Mary placed herself before the easel, and gazed earnestly at it, finding that expression the easiest mask for a pang of disappointment which followed her first glance at the canvas. Herbert did not interrupt her for some moments. Then he said in a low voice: “You understand her action, do you not?”

“Yes. She has just seen the reflexion of Lancelot’s figure in the mirror; and she is turning round to look at the reality.”

“She has a deuce of a scraggy collar-bone,” said Charlie.

“Oh, hush, Charlie,” cried Mary, dreading that her brother might roughly express her own thoughts. “It seems quite right to me.”

“The action of turning to look over her shoulder brings out the clavicle,” said Herbert, smiling. “It is less prominent in the picture than it would be in nature: I had to soften it a little.”

“Why didn’t you paint her in some other attitude?” said Charlie.

“Because I happened to be aiming at the seizure of a poetic moment, and not at the representation of a pretty bust, my critical young friend,” said Herbert quietly. “I think you are a little too close to the canvas, Miss Sutherland. Remember: the picture is not quite finished.”

“She can’t see anything unless she is close to it,” said Charlie. “In fact, she never can get close enough, because her nose is longer than her sight. I don’t understand that window up there above the woman’s head. In reality there would be nothing to see through it except the sky. But there is a river, and flowers, and a man from the Lord Mayor’s show. Are they up on a mountain?”

“Charlie, please stop. How can you be so rude?”

“Oh, I am accustomed to criticism,” said Herbert. “You are a born critic, Charlie, since you cannot distinguish a mirror from a window. Have you never read your Tennyson?”
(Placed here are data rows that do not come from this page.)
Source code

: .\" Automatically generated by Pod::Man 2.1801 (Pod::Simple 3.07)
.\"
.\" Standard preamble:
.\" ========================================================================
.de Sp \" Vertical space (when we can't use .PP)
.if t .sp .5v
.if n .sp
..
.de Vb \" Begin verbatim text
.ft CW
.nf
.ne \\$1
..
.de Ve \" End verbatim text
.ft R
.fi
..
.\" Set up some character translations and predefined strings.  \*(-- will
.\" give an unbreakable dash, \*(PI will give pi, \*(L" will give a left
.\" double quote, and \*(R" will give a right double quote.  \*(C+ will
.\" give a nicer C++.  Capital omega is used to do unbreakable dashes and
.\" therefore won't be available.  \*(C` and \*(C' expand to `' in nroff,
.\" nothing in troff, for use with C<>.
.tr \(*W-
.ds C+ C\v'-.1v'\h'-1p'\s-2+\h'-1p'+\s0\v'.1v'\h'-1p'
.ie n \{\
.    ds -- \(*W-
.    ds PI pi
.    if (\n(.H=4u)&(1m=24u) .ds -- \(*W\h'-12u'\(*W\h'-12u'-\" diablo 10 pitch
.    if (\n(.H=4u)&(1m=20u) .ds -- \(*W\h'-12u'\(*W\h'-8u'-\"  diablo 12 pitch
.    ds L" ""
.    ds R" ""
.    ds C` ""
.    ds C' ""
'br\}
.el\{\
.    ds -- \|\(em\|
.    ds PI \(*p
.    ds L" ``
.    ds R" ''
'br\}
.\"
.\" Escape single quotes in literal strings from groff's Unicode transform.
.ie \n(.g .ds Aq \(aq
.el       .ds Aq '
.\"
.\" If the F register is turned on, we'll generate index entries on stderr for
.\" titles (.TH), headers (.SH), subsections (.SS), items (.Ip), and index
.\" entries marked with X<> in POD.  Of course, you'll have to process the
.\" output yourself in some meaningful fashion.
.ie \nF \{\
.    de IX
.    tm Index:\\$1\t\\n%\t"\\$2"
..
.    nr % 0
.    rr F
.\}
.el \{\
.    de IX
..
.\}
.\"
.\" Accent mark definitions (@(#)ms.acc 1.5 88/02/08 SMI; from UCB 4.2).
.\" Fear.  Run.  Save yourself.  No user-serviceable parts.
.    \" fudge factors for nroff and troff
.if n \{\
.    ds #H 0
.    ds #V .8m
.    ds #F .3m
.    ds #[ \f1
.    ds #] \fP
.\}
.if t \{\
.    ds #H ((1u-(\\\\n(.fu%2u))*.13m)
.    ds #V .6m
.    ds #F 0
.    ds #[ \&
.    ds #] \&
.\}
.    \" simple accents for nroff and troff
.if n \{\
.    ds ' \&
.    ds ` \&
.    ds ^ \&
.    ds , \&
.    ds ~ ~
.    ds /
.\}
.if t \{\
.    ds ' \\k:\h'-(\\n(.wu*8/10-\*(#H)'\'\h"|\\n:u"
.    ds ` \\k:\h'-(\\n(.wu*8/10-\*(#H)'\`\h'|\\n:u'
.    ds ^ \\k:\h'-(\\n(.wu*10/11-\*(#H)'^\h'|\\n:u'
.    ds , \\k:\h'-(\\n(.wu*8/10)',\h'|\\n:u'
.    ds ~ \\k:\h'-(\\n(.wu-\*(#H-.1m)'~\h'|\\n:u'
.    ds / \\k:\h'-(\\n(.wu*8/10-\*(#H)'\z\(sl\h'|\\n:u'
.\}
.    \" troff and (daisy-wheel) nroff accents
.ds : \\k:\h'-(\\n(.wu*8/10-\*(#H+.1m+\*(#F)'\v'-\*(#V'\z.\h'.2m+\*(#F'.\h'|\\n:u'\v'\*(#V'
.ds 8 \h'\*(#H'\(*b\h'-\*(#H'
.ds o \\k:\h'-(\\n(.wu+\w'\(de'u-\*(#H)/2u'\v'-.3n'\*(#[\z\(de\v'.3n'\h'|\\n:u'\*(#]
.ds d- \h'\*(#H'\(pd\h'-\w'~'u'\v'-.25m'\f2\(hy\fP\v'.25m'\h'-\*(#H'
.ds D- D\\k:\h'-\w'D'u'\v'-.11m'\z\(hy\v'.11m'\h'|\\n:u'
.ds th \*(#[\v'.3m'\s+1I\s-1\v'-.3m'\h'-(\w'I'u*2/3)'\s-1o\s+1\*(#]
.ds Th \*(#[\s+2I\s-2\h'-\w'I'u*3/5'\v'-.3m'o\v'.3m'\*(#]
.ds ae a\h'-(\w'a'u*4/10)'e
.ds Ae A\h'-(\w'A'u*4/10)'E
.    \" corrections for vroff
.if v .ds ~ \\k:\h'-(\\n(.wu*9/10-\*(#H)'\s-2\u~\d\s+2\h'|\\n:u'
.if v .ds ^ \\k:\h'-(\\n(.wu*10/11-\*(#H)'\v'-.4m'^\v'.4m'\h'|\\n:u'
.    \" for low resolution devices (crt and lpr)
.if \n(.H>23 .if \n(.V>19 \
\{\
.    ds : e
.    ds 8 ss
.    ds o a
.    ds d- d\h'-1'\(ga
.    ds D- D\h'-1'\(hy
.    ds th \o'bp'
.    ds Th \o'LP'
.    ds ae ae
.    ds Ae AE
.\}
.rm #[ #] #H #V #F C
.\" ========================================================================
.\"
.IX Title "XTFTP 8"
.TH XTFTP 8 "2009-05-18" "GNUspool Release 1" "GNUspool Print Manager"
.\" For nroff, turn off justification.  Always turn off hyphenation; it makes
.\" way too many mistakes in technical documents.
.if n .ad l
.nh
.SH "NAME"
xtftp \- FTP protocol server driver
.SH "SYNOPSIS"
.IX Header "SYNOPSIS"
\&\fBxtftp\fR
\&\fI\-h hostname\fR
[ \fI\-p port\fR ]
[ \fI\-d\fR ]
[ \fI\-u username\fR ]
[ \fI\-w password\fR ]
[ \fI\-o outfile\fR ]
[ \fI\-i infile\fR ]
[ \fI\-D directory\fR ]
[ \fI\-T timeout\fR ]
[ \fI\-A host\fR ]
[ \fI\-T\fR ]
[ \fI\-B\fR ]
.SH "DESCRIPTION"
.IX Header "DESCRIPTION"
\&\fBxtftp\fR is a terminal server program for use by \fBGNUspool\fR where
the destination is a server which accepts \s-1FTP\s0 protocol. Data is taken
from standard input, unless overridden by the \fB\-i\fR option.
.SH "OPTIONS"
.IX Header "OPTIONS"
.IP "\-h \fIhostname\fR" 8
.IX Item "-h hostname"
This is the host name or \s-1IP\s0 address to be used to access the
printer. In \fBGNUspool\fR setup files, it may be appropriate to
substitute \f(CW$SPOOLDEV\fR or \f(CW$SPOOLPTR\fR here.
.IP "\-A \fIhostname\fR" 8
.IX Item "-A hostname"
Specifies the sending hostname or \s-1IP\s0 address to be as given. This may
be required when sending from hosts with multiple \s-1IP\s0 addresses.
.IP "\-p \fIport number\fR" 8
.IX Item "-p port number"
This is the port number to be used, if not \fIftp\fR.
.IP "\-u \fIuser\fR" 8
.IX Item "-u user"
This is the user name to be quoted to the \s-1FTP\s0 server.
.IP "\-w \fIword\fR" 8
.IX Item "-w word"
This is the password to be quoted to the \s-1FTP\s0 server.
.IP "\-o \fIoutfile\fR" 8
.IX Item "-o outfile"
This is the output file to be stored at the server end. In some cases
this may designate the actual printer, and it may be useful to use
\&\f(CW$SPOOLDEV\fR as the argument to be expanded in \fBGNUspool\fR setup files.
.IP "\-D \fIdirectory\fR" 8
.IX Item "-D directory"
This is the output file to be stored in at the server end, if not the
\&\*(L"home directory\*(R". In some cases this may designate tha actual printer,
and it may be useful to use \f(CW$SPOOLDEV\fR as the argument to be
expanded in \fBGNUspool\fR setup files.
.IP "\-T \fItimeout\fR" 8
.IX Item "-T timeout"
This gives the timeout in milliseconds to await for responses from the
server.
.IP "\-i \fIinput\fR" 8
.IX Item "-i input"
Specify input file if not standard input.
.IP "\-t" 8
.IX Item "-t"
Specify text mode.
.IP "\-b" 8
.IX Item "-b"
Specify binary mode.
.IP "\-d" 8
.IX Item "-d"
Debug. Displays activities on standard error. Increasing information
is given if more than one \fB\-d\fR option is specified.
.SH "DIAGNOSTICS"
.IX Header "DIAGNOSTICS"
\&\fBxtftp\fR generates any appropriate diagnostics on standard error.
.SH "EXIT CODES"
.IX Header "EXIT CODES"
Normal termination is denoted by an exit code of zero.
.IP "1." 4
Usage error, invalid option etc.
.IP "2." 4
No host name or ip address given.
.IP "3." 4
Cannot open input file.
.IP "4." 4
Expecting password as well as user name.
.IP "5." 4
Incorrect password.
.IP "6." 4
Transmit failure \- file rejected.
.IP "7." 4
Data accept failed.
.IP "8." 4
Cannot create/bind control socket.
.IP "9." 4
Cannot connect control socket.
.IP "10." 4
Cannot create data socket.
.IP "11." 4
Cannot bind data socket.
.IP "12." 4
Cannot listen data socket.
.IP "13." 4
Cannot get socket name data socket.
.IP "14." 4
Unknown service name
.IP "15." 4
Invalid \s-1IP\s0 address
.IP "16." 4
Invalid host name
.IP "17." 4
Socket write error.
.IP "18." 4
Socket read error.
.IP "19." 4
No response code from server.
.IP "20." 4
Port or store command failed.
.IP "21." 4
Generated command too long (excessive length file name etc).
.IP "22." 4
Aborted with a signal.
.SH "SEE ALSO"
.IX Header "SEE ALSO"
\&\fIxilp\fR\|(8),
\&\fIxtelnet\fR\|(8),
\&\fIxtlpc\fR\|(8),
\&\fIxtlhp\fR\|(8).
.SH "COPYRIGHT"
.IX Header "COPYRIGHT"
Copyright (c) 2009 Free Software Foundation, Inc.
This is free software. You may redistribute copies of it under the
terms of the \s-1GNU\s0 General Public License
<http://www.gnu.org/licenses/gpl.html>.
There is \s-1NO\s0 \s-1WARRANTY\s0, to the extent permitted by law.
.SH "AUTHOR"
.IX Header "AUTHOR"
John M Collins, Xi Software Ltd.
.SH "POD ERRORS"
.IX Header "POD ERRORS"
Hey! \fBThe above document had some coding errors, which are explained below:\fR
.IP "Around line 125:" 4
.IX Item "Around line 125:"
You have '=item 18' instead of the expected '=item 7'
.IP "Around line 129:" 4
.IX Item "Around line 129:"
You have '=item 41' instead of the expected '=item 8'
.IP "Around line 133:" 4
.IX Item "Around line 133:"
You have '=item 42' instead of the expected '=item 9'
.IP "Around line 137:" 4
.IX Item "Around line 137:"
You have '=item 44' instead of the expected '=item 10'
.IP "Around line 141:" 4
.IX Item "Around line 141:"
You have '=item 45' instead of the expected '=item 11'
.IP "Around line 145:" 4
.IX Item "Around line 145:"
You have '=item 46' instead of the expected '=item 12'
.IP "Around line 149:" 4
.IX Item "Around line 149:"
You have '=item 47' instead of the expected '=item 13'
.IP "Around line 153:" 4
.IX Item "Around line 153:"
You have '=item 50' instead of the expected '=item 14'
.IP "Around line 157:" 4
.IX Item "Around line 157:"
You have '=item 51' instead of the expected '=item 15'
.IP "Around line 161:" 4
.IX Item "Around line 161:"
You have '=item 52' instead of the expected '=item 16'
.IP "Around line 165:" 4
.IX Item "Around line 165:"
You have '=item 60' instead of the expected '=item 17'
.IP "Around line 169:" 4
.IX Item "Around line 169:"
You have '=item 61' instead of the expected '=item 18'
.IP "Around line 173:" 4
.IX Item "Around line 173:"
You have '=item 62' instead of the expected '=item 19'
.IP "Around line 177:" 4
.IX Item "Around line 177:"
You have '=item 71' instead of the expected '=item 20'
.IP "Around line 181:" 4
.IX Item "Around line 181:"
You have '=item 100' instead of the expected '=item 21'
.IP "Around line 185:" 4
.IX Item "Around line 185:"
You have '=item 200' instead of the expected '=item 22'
“Read Tennyson! I should think not. What sensible man would wade through the adventures of King Arthur and his knights? I one would think that Don Quixote had put a stop to that style of nonsense. Who was the Lady of Shalott? One of Sir Lancelot’s, or Sir Galahad’s, or Sir Somebody else’s young women, I suppose.”

“Do not mind him, Mr Herbert. It is pure affectation, He knows perfectly well.”

“I don’t,” said Charlie; “and what’s more, I don’t believe you know either.”

“The Lady of Shalott,” said Herbert, “had a task to perform; and whilst she was at work upon it, she was, on pain of a curse, only to see the outer world as it was reflected by a mirror which hung above her head. One day, Sir Lancelot rode by; and when she saw his image she forgot the curse and turned to look at him.”

“Very interesting and sensible,” said Charlie.

“Why mightn’t she as well have looked at the world Straight off out of the window, as seen it left handed in a mirror? The notion of a woman spending her life making a Turkey carpet is considered poetic, I suppose. What happened when she looked round?”

“Ah, I see you are interested. Nothing happened, except that the mirror broke and the lady died.”

“Yes, and then got into a boat; rowed herself down to Hampton Court into the middle of a water party; and arranged her corpse in an attitude for the benefit of Lancelot. I’ve seen a picture of that.

“I see you do know something about Tennyson. Now, Miss Sutherland, what is your honest opinion?”

“I think it is beautiful. The coloring seemed rather dull to me at first, because I had been thinking of the river bank, the golden grain, the dazzling sun, the gorgeous loom, the armor of Sir Lancelot, instead of the Lady herself. But now that I have grasped your idea, there is a certain sadness and weakness about her that is very pathetic.”

“Do you think the figure is weak?” said Herbert dubiously.